University of California, Riverside

Department of Electrical and Computer Engineering

A Talk on “Shining X-ray Light on Strongly Correlated Materials ” Presented by Dr. Cheng-Chien Chen

A Talk on “Shining X-ray Light on Strongly Correlated Materials ” Presented....

A Talk on “Shining X-ray Light on Strongly Correlated Materials ” Presented by Dr. Cheng-Chien Chen

March 2, 2016 - 2:10 pm
Bourns A265


Strongly correlated materials can exhibit intriguing phenomena such as superconductivity, quantum magnetism, and topological order. These systems have various potential applications, and X-ray spectroscopies are widely employed to characterize their properties. Here I will present X-ray simulations in three correlated transition metal oxides. I will first discuss using X-rays to study the electronic and surface structures of TiO2 nanoparticles. I will next consider a pressure-induced monoclinic V2O3 metal, whose X-ray Raman spectra highlight electron screening in driving the material’s metal-insulator-transition. I will last talk about dynamical spectral weight transfers in La2CuO4, which confirms the compound’s correlated nature and the continuation of effective singlet quasiparticles. I will conclude by describing research plans for modeling correlated electrons with predictive power and simulating their non-equilibrium dynamics in ultrafast spectroscopies. Along with experimental progress, these studies show that development in theoretical spectroscopy and computational method could substantially advance research in complex quantum materials.

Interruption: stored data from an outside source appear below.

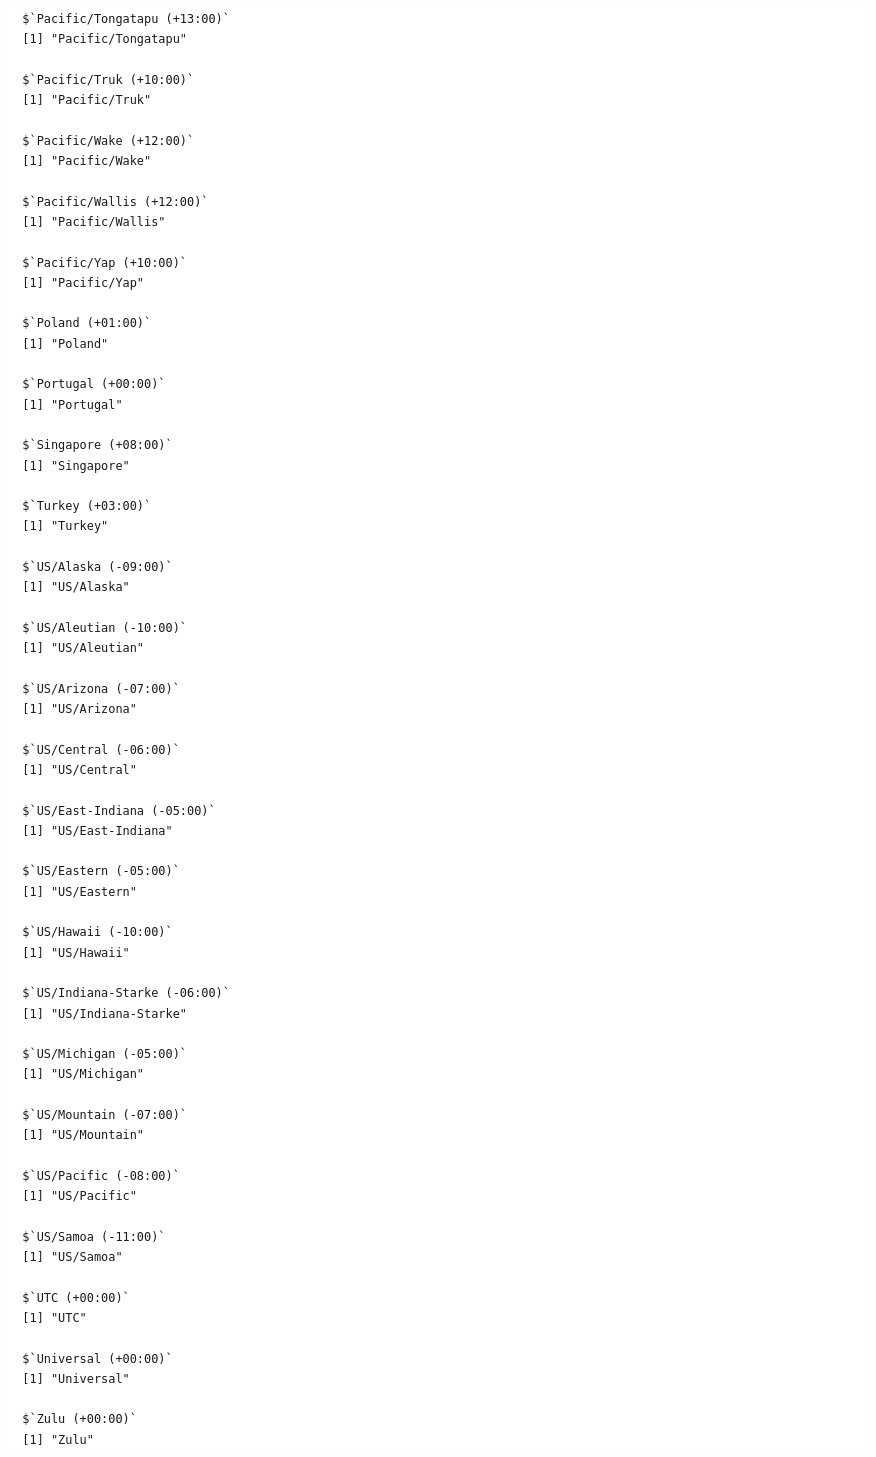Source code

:       $`Pacific/Tongatapu (+13:00)`
      [1] "Pacific/Tongatapu"
      
      $`Pacific/Truk (+10:00)`
      [1] "Pacific/Truk"
      
      $`Pacific/Wake (+12:00)`
      [1] "Pacific/Wake"
      
      $`Pacific/Wallis (+12:00)`
      [1] "Pacific/Wallis"
      
      $`Pacific/Yap (+10:00)`
      [1] "Pacific/Yap"
      
      $`Poland (+01:00)`
      [1] "Poland"
      
      $`Portugal (+00:00)`
      [1] "Portugal"
      
      $`Singapore (+08:00)`
      [1] "Singapore"
      
      $`Turkey (+03:00)`
      [1] "Turkey"
      
      $`US/Alaska (-09:00)`
      [1] "US/Alaska"
      
      $`US/Aleutian (-10:00)`
      [1] "US/Aleutian"
      
      $`US/Arizona (-07:00)`
      [1] "US/Arizona"
      
      $`US/Central (-06:00)`
      [1] "US/Central"
      
      $`US/East-Indiana (-05:00)`
      [1] "US/East-Indiana"
      
      $`US/Eastern (-05:00)`
      [1] "US/Eastern"
      
      $`US/Hawaii (-10:00)`
      [1] "US/Hawaii"
      
      $`US/Indiana-Starke (-06:00)`
      [1] "US/Indiana-Starke"
      
      $`US/Michigan (-05:00)`
      [1] "US/Michigan"
      
      $`US/Mountain (-07:00)`
      [1] "US/Mountain"
      
      $`US/Pacific (-08:00)`
      [1] "US/Pacific"
      
      $`US/Samoa (-11:00)`
      [1] "US/Samoa"
      
      $`UTC (+00:00)`
      [1] "UTC"
      
      $`Universal (+00:00)`
      [1] "Universal"
      
      $`Zulu (+00:00)`
      [1] "Zulu"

 Dr. Cheng-Chien Chen received his PhD in physics from Stanford University in 2011. Afterwards he became a postdoctoral scholar at SLAC National Accelerator Laboratory and later an Aneesur Rahman Postdoctoral Fellow at Argonne National Laboratory. His research concerns modeling spin and electron dynamics of strongly correlated systems in various spectroscopic measurements. Using large-scale computation and advanced numerical techniques, Dr. Chen has actively led theory projects and extensively collaborated with experimentalists across disciplines. His research goal is to explain and predict the behavior of complex quantum materials relevant to both fundamental sciences and applications.